━━━━━ Data extract ━━━━━

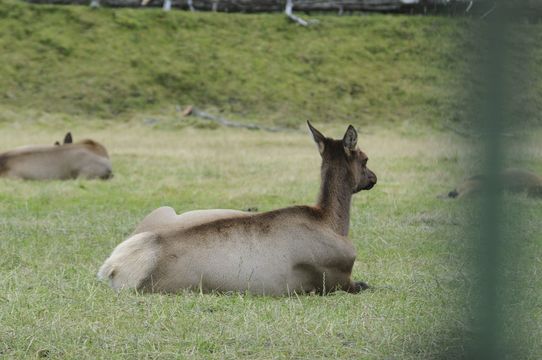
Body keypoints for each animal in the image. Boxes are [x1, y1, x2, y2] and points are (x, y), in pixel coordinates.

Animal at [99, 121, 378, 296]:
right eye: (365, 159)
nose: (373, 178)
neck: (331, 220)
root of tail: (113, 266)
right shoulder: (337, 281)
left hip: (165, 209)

━━━━━
━━━━━ Data extract ━━━━━

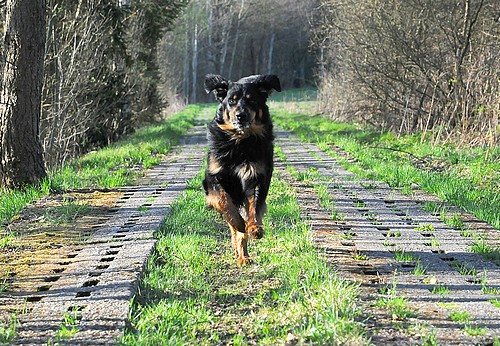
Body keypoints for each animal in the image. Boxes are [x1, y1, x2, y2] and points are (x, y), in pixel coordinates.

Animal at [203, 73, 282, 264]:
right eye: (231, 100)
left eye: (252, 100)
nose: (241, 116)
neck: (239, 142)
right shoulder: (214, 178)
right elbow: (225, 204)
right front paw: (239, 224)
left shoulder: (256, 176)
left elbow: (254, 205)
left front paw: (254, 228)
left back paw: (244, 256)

━━━━━

# Directions for this task:
Output the lines above between the one holding "right elbow: (225, 204)" and the one holding "left back paw: (244, 256)", inclusive, with nothing before or after them.

# Answer to this task:
right elbow: (225, 204)
right front paw: (239, 224)
left shoulder: (256, 176)
left elbow: (254, 205)
left front paw: (254, 228)
left back paw: (244, 256)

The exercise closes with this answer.